### Zu erstellen
Gib aus dem Text über die Donatello-Ausstellung den Abschnitt wortgetreu zurück, der mit „am Wochenende ab“ beginnt und bis einschließlich „die anderen heraus.“ reicht.

### Textblock
○ ○ ○ ○ ○
Berlin

Donatello – Erfinder der Renaissance

Donatello: Maria mit dem Kind, „Pazzi-Madonna“, ca. 1422, Marmor. © Staatliche Museen zu Berlin / Antje Voigt
Allein hat er diese Kunstepoche nicht erfunden, aber sie fortentwickelt wie kaum ein anderer: Donatello war der überragende Bildhauer der Frührenaissance. Ihn würdigt die Gemäldegalerie mit einer grandiosen Retrospektive seiner Meister-Skulpturen und -Reliefs – in der Altmeister-Ausstellung des Jahres.

Zuerst die schlechte Nachricht: Die berühmtesten Werke des Florentiner Bildhauers Donatello (1386-1466) sind nicht nach Berlin gekommen. Große Skulpturen sind eben nicht reisefreudig, trotz des weltumspannenden Leihverkehrs der Museen. Zu schwer und fest mit ihrem Ursprungsterrain verbunden, nötigen sie ihre Bewunderer, sich selbst auf den Weg zu machen. Im Fall von Donatello, den die Ausstellungsmacher vollmundig den „Erfinder der Renaissance“ nennen: nach Florenz.

 

Info

 

Donatello – Erfinder der Renaissance

 

02.09.2022 - 08.01.2023

täglich außer montags 10 bis 18 Uhr,

am Wochenende ab 11 Uhr

in der Gemäldegalerie, Matthäikirchplatz, Berlin

 

Weitere Informationen zur Ausstellung

 

In der Hauptstadt der Toskana kam er in bescheidenen Verhältnissen zur Welt; seine Lehrjahre verbrachte er im Atelier von Lorenzo Ghiberti. Danach nahm er federführend am geistigen Abenteuer der Frührenaissance teil, indem er in freundschaftlicher Rivalität mit Kollegen wie dem Baumeister Filippo Brunelleschi und dem Maler Masaccio die Kunstentwicklung vorantrieb. Ein kreatives Geben und Nehmen: Stets hatte einer mit neuen Ideen die Nase vorn und forderte damit die anderen heraus.

 

Selten oder nie gezeigte Meisterwerke

 

Von dieser knisternden Atmosphäre permanenten Wettbewerbs ist in der Ausstellung am Kulturforum auf den ersten Blick nicht viel zu spüren. Sehr konservativ und gediegen erscheint die großzügige Hängung in gedämpft beleuchteten Sälen. Doch die Schau belohnt den Besucher mit dreidimensionalen Meisterwerken, die selten oder noch nie in Deutschland zu sehen waren; sie wurde zuvor leicht verändert in Florenz gezeigt und wandert anschließend nach London.
○ ○ ○ ○ ○
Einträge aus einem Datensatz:

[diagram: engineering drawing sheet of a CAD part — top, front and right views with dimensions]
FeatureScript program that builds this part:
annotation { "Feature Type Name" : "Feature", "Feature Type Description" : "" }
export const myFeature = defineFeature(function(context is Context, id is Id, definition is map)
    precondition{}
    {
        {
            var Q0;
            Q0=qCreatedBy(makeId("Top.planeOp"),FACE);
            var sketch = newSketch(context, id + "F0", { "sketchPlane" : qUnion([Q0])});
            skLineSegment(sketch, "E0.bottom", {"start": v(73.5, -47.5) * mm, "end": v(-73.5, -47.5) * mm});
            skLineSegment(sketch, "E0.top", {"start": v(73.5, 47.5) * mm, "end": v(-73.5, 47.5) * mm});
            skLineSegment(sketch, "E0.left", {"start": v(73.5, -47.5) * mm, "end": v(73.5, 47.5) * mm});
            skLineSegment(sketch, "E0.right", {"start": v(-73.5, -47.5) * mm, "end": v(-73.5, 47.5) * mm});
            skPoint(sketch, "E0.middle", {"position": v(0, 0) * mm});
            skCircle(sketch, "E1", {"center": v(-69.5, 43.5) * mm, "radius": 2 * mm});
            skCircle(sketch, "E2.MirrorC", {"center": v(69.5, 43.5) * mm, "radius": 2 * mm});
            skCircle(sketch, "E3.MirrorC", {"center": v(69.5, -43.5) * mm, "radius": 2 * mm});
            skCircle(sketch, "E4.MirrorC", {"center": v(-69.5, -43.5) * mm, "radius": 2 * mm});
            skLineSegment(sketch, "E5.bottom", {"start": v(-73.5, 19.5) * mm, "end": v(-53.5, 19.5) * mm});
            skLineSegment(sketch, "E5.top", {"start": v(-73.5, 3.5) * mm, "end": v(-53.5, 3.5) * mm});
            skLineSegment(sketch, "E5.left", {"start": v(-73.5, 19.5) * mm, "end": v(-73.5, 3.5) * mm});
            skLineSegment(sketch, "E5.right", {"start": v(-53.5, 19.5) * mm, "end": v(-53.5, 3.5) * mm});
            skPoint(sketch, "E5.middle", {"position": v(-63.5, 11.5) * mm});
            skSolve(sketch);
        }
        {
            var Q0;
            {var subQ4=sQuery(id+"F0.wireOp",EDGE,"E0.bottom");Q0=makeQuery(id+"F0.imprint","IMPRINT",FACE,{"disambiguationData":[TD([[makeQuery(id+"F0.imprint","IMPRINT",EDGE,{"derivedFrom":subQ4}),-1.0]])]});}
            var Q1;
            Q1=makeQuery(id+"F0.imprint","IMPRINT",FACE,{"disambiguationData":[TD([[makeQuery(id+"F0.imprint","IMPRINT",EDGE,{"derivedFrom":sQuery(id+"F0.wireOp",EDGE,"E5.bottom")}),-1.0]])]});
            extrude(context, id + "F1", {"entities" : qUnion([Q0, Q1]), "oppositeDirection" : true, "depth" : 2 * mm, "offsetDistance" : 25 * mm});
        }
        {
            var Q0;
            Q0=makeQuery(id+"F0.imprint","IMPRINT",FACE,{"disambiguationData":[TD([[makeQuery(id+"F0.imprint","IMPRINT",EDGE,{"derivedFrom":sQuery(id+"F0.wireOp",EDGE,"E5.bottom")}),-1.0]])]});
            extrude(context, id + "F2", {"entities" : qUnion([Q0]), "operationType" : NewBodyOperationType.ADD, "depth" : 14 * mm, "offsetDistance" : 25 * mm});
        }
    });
○ ○ ○ ○ ○
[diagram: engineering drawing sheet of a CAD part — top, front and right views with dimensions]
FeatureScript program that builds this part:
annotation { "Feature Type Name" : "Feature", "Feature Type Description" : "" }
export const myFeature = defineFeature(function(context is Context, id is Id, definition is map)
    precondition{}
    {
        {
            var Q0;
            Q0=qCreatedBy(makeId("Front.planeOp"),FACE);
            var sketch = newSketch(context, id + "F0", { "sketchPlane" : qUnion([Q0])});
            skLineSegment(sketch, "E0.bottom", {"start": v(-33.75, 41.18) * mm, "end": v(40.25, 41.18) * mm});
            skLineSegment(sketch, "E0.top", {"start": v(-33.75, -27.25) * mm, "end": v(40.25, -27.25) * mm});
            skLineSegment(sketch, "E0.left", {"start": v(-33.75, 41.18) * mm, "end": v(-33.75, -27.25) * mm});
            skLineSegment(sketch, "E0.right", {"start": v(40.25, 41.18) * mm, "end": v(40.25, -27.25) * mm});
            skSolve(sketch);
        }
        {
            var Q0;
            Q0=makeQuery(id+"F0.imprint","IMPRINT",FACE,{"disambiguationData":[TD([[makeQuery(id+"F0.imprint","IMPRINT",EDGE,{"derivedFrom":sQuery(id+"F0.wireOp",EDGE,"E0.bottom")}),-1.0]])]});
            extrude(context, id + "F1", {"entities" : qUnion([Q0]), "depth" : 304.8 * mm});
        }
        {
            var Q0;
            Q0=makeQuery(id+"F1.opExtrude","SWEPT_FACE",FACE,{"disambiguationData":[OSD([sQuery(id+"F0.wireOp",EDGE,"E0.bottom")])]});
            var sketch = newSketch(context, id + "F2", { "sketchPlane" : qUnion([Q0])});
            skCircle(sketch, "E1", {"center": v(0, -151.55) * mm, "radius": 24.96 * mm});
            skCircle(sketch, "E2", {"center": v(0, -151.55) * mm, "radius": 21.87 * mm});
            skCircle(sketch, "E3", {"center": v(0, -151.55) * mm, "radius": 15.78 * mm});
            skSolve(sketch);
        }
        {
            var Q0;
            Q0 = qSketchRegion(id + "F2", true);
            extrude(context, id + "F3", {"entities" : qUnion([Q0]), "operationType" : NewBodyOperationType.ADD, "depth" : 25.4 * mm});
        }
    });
○ ○ ○ ○ ○
### Endergebnis
am Wochenende ab 11 Uhr

in der Gemäldegalerie, Matthäikirchplatz, Berlin

 

Weitere Informationen zur Ausstellung

 

In der Hauptstadt der Toskana kam er in bescheidenen Verhältnissen zur Welt; seine Lehrjahre verbrachte er im Atelier von Lorenzo Ghiberti. Danach nahm er federführend am geistigen Abenteuer der Frührenaissance teil, indem er in freundschaftlicher Rivalität mit Kollegen wie dem Baumeister Filippo Brunelleschi und dem Maler Masaccio die Kunstentwicklung vorantrieb. Ein kreatives Geben und Nehmen: Stets hatte einer mit neuen Ideen die Nase vorn und forderte damit die anderen heraus.